Could you reproduce, word for word, everything below from the line containing "above | 0.045% | 0.05% |" down to the line containing "Terms and Conditions", with both of those lines included and no others?

> **Data for review**:
————————
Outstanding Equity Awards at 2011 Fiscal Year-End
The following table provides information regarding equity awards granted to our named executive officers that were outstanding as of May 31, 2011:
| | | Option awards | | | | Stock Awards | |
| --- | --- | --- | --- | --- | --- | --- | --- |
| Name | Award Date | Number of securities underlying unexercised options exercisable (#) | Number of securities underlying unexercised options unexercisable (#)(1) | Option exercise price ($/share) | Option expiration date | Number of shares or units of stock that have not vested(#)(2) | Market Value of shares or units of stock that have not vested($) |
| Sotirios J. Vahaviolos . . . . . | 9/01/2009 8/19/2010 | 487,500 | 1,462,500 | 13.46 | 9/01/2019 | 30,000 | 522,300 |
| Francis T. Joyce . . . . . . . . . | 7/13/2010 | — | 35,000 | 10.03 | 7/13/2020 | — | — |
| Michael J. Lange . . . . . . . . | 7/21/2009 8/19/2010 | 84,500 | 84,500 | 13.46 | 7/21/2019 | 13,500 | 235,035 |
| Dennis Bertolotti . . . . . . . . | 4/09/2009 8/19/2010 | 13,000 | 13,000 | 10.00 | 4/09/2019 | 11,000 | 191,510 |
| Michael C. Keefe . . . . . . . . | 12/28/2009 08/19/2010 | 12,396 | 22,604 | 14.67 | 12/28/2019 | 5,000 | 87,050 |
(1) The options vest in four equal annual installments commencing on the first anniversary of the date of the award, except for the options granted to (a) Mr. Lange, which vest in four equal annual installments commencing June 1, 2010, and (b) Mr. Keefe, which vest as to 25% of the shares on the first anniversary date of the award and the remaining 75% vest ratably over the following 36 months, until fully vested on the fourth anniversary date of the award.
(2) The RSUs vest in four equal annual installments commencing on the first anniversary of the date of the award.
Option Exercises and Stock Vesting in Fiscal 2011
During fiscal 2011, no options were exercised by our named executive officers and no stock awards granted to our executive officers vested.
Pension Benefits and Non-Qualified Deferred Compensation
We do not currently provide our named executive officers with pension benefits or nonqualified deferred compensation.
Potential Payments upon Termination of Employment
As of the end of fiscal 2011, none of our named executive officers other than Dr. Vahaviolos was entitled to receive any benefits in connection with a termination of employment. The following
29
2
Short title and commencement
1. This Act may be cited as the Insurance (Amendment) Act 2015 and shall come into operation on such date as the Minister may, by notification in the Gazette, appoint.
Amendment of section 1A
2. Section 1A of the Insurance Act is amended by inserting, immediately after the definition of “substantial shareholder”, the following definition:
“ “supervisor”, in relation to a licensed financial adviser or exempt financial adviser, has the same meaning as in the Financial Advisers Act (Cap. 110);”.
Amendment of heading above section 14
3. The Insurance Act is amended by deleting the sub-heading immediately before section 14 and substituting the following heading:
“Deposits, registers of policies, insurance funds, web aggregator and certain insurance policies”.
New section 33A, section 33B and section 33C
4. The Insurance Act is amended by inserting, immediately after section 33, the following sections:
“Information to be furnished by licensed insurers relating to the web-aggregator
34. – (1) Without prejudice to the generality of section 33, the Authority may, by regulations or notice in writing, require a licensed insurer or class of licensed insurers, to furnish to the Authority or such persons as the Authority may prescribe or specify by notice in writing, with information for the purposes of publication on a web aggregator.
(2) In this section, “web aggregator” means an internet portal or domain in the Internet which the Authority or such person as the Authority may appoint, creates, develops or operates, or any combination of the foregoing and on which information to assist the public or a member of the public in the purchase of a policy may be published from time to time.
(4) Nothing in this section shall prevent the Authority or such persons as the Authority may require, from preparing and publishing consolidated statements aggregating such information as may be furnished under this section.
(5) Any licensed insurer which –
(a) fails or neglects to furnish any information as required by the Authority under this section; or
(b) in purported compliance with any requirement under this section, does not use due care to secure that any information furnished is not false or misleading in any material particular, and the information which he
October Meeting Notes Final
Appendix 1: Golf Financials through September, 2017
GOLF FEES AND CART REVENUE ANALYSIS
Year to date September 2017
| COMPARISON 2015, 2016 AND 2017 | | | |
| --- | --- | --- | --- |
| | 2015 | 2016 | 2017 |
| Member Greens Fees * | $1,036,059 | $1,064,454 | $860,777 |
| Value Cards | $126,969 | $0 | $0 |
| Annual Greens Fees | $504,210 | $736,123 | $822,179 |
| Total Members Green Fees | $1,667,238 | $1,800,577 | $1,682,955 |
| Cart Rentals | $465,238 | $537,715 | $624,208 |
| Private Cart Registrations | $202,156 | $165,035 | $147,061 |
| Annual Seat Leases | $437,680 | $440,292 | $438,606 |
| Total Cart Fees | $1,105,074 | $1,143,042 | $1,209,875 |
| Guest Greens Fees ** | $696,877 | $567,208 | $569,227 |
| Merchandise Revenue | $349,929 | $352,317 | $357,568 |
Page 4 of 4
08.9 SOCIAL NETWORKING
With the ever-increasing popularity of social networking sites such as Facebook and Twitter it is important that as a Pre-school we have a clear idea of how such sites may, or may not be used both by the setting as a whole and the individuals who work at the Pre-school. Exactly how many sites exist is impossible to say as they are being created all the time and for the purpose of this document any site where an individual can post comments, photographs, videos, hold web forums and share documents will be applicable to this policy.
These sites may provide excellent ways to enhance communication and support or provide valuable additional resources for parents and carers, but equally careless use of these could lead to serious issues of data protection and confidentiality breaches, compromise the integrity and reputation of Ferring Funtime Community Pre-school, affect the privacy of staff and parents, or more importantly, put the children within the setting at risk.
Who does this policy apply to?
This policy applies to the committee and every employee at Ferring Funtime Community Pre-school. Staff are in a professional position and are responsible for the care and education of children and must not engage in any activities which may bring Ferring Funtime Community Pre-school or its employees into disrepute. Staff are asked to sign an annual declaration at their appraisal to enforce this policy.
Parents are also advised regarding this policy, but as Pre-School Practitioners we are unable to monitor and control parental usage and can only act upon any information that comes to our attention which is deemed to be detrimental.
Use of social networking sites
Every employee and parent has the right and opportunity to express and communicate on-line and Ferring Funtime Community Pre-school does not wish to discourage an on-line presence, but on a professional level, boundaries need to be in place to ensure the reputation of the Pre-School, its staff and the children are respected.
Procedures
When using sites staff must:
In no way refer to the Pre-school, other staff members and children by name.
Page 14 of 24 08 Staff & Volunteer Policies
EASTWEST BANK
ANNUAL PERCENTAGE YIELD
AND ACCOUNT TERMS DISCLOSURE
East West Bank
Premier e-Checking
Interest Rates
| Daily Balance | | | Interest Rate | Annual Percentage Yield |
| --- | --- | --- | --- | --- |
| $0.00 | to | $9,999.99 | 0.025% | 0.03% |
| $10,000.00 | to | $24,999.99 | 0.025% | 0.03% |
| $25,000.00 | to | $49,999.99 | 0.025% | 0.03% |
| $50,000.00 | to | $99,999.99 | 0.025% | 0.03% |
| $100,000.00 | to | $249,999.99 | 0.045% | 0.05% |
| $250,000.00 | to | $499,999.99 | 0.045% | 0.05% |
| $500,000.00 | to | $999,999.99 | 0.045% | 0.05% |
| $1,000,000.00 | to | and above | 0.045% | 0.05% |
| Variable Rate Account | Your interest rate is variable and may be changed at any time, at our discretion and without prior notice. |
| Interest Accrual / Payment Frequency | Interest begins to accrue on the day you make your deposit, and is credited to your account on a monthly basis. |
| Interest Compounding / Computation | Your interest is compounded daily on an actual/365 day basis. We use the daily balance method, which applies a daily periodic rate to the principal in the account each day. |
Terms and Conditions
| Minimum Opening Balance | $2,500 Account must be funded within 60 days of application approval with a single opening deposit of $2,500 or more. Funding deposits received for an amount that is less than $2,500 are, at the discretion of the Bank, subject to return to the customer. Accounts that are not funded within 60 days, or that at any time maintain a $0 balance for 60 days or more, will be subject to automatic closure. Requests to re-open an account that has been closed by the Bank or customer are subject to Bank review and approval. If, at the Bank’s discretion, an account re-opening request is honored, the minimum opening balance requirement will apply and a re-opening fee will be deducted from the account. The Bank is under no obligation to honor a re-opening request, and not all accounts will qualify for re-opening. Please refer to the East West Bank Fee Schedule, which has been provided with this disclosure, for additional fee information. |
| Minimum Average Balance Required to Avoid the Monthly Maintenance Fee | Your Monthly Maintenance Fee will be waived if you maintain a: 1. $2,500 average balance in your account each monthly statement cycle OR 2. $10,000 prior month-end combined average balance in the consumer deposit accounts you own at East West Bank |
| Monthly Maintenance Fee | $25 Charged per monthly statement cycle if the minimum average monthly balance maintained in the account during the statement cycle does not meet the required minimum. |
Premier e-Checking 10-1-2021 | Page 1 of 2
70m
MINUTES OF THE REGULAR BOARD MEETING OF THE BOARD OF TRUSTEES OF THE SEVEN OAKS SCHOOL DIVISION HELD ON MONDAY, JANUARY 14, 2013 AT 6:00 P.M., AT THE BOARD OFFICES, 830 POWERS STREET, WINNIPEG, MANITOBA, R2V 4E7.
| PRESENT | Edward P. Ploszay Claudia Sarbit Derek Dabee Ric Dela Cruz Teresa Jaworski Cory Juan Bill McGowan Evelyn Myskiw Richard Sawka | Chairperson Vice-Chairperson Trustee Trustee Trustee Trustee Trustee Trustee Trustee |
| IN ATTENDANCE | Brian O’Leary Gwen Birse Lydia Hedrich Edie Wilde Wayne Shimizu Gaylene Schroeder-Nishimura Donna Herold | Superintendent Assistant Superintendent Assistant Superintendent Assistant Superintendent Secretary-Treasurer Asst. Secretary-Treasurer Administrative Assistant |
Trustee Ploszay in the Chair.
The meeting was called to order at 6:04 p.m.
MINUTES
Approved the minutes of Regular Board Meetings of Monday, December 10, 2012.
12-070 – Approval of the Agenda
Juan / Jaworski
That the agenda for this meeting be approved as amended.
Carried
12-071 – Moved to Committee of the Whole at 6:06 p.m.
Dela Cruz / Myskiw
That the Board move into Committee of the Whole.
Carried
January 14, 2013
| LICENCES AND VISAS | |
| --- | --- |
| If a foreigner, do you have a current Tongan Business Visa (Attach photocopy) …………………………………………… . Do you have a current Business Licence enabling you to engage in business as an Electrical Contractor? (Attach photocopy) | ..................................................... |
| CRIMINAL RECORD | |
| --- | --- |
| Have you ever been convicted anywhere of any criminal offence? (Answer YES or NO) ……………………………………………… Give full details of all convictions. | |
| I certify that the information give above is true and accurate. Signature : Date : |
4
————————
> **Exercise response**:
| $1,000,000.00 | to | and above | 0.045% | 0.05% |
| Variable Rate Account | Your interest rate is variable and may be changed at any time, at our discretion and without prior notice. |
| Interest Accrual / Payment Frequency | Interest begins to accrue on the day you make your deposit, and is credited to your account on a monthly basis. |
| Interest Compounding / Computation | Your interest is compounded daily on an actual/365 day basis. We use the daily balance method, which applies a daily periodic rate to the principal in the account each day. |
Terms and Conditions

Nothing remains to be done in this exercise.